Tracey Costley and Colin Reilly - Coming to Terms with Not Knowing: Honesty, Accountability and Welcoming Others in Ethnography

In this provocation, Tracey reflects on uses of language in ethnography. After many years of thinking of herself as someone who does ethnographic work, she has recently begun to reflect more on, and hold herself to account for, the ways in which she has engaged with language and multilingualism within her research. Although her research has often focused on multilingual practices, her own research practices have been largely monolingual.  In this provocation she and Colin share their experiences of how they have engaged with researching multilingually, reflecting on how their methodological training and linguistic profiles have shaped and influenced the work they have done, and what these have helped or hindered them in doing.

Amber Galloway-Gallego - Proactive Sign Language Access: Looking Through the Lens of an Interpreter’s Journey with Communication Access in the Entertainment World

Amber draws from her own personal perspective and through lived experiences, she shows the development of ASL music interpretation over the last few years and the impact it has been having on sign language music interpreting not only in the States but all over the world.

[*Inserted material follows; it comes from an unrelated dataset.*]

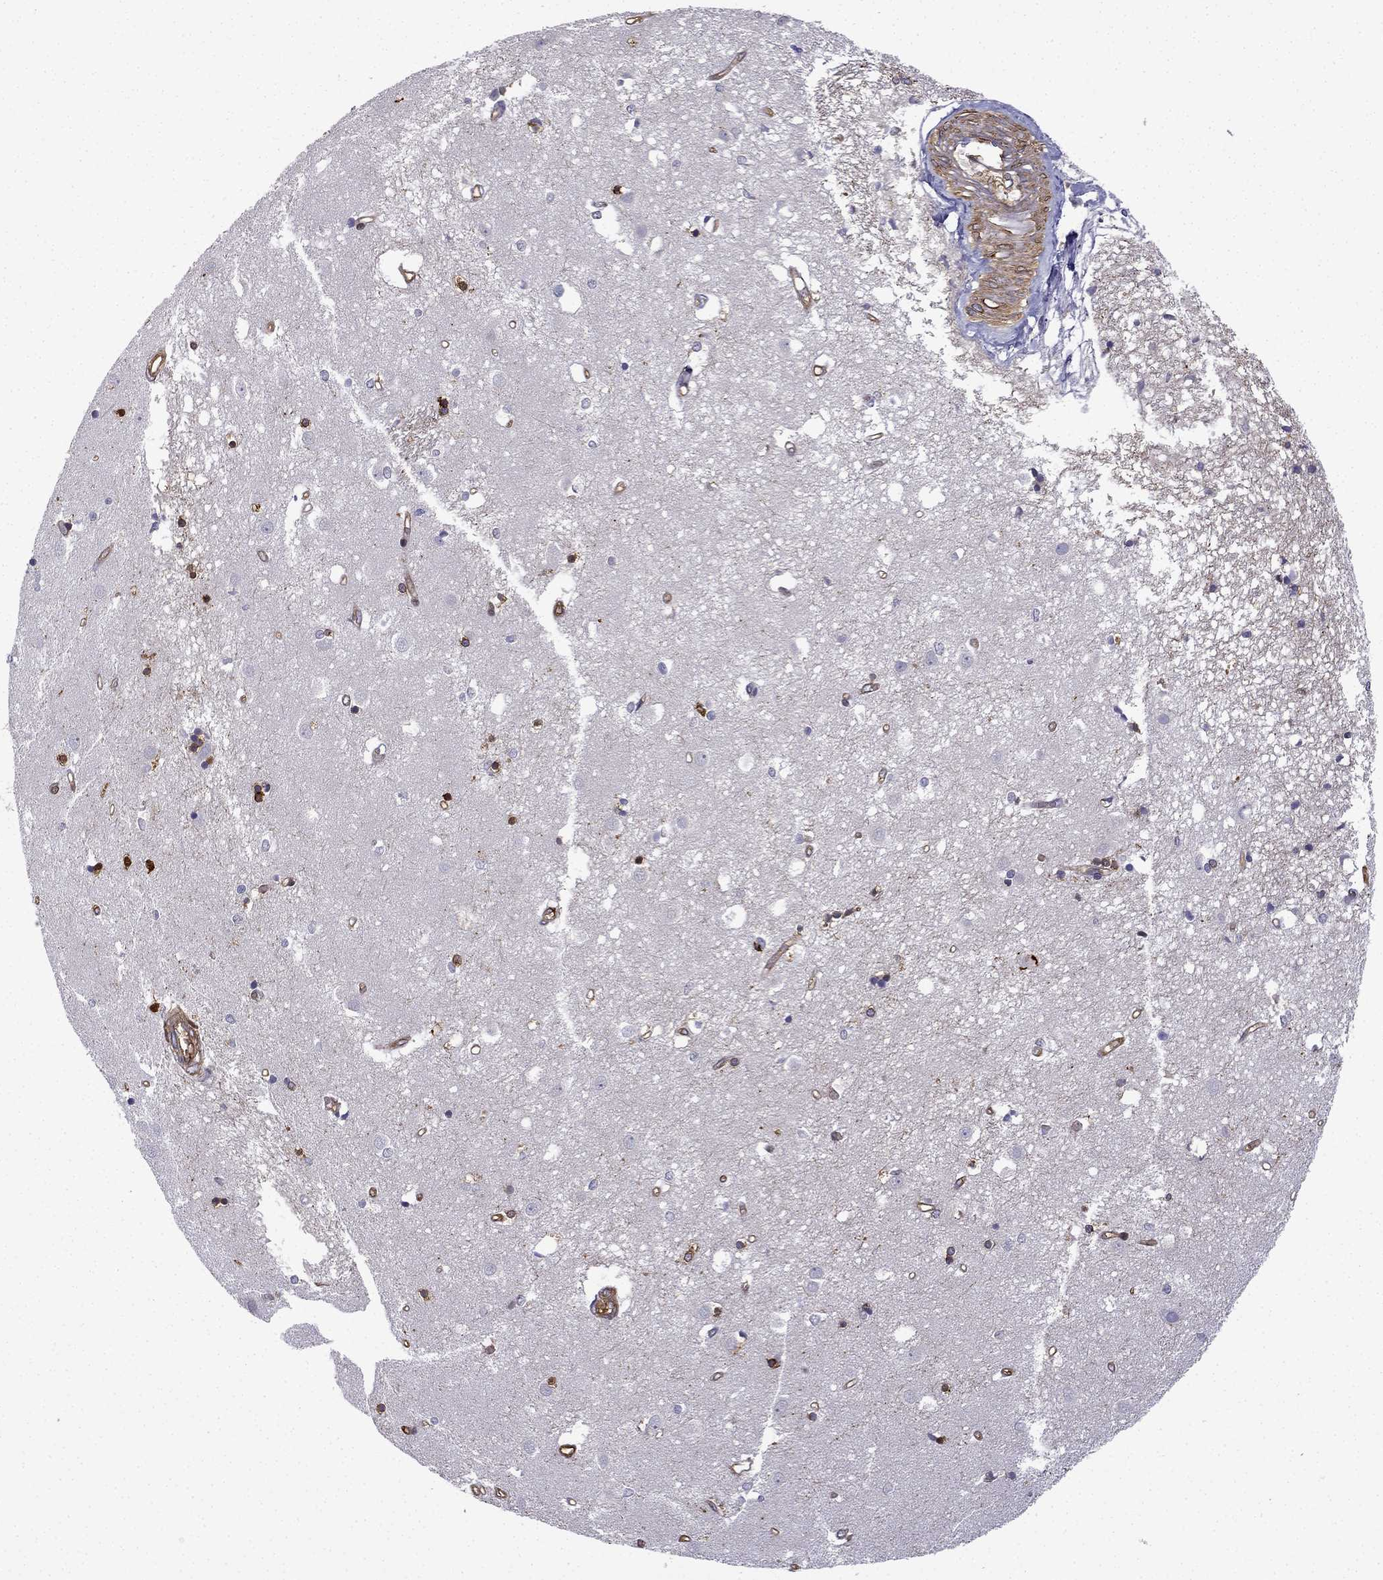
{"staining": {"intensity": "strong", "quantity": "<25%", "location": "cytoplasmic/membranous"}, "tissue": "caudate", "cell_type": "Glial cells", "image_type": "normal", "snomed": [{"axis": "morphology", "description": "Normal tissue, NOS"}, {"axis": "topography", "description": "Lateral ventricle wall"}], "caption": "This is an image of immunohistochemistry staining of normal caudate, which shows strong expression in the cytoplasmic/membranous of glial cells.", "gene": "MAP4", "patient": {"sex": "male", "age": 54}}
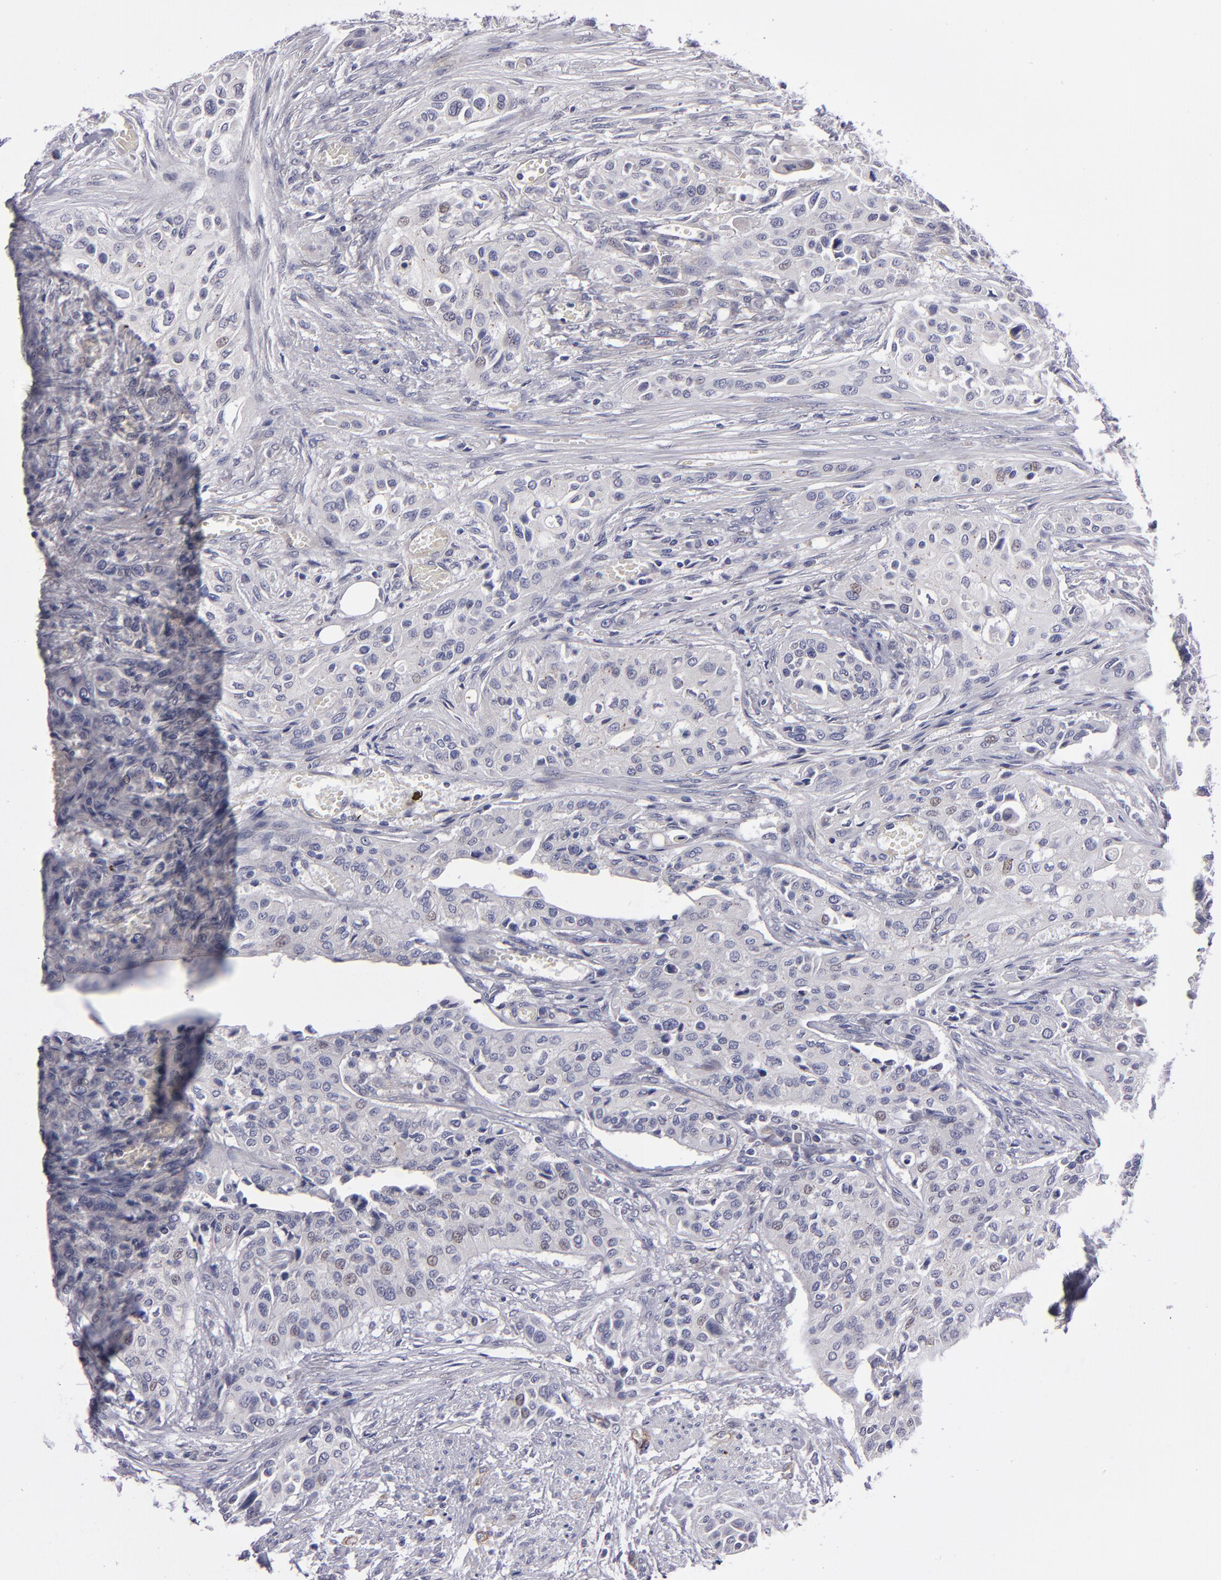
{"staining": {"intensity": "weak", "quantity": "<25%", "location": "nuclear"}, "tissue": "urothelial cancer", "cell_type": "Tumor cells", "image_type": "cancer", "snomed": [{"axis": "morphology", "description": "Urothelial carcinoma, High grade"}, {"axis": "topography", "description": "Urinary bladder"}], "caption": "Tumor cells show no significant positivity in high-grade urothelial carcinoma.", "gene": "ZNF175", "patient": {"sex": "male", "age": 74}}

Anna Frances Douglas - Playing Together

Anna will reflect on the importance of physical space, student multi-sensory relationality and proximity in developing a studio-centred, collaborative (teacher/student) learning environment. Her first year project (Togetherness) was designed to encourage fine art students to model innovative methods of responding to uncertainty, and engagement and relating to ‘the other’, as well as to experience and validate their own embodied  experiences and knowledges creatively together.

Whilst not disputing the alternative forms of interaction that the digital affords, she will put forward that face-to-face sensory and embodied-aware teaching is fundamental to supporting the diversity of our students’ life worlds and their future creative potential.